50 | Loan and Guaranty Agreement |
9.3 Amendments and Waivers. No amendment, modification, termination, or waiver of any provision of any of the Loan Documents, nor consent to any departure therefrom, shall be effective unless the same shall be in writing and signed by Lender. Waivers or consents shall be effective only in the specific instances and for the specific purposes for which they are given. The Loan Documents shall not be deemed amended, qualified, or supplemented by any course of dealing. No notice to or demand on any Person in any instance shall entitle any Person to any other or further notice or demand in similar or other circumstances.
9.4 Notices. All notices, requests, demands, directions and other communications between parties hereto shall be in writing and delivered by hand, sent by overnight courier, or by facsimile, or mailed by certified mail, return receipt requested (postage prepaid), to the applicable party at the addresses indicated below:
If to a Credit Party (and Allseas and Phoenix):
c/o Phoenix Bulk Carriers (US) LLC
(as agent)
○ ○ ○ ○ ○ ○ ○
• _TASKS FOR THIS EXERCISE_:
**1)** Print the part of the loan agreement excerpt that begins at the words "50 | Loan and" and stops after the words "or other circumstances.".
**2)** Condense the paragraph of the loan agreement excerpt that opens "9.3 Amendments and Waivers" into a short bulleted list that keeps its main provisions.

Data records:
○ ○ ○ ○ ○ ○ ○
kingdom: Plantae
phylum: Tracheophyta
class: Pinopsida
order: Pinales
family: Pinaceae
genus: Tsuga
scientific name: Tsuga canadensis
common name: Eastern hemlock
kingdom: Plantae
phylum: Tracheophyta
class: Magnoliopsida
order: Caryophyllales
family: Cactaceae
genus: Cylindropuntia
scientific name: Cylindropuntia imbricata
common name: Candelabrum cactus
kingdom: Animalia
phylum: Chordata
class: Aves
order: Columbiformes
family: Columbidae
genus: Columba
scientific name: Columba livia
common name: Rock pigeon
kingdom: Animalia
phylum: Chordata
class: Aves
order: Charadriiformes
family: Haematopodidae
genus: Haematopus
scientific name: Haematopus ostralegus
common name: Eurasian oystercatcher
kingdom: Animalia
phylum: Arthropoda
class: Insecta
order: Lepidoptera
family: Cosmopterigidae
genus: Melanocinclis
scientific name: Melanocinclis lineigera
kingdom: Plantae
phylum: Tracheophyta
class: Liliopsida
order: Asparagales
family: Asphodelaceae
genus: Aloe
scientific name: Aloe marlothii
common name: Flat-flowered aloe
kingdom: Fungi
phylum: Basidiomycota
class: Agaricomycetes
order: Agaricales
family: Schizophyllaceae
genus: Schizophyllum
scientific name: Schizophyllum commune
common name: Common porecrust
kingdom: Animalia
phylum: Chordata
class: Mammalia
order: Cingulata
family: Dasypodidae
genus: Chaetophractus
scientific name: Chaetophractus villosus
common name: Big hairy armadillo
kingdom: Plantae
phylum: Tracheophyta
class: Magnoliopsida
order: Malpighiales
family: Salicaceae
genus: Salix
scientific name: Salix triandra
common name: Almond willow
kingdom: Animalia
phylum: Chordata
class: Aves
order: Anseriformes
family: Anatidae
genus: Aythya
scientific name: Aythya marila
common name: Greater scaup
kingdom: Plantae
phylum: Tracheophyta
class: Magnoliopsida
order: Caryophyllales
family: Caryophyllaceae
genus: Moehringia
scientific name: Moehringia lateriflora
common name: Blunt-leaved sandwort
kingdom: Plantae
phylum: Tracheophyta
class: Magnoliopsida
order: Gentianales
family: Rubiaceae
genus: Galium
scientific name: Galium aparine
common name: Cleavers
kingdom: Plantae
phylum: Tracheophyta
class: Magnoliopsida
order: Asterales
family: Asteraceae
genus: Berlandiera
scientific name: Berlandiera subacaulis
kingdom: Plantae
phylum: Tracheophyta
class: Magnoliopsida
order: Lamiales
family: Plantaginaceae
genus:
○ ○ ○ ○ ○ ○ ○
• _TASK SOLUTIONS_:
**1)**
50 | Loan and Guaranty Agreement |
9.3 Amendments and Waivers. No amendment, modification, termination, or waiver of any provision of any of the Loan Documents, nor consent to any departure therefrom, shall be effective unless the same shall be in writing and signed by Lender. Waivers or consents shall be effective only in the specific instances and for the specific purposes for which they are given. The Loan Documents shall not be deemed amended, qualified, or supplemented by any course of dealing. No notice to or demand on any Person in any instance shall entitle any Person to any other or further notice or demand in similar or other circumstances.

**2)**
- Any amendment, modification, termination, or waiver of a provision of the Loan Documents, or consent to a departure from one, takes effect only if it is in writing and signed by Lender.
- Waivers and consents apply only to the specific instances and purposes for which they are given.
- No course of dealing amends, qualifies, or supplements the Loan Documents.
- A notice to or demand on any Person in one instance does not entitle any Person to further notice or demand in similar or other circumstances.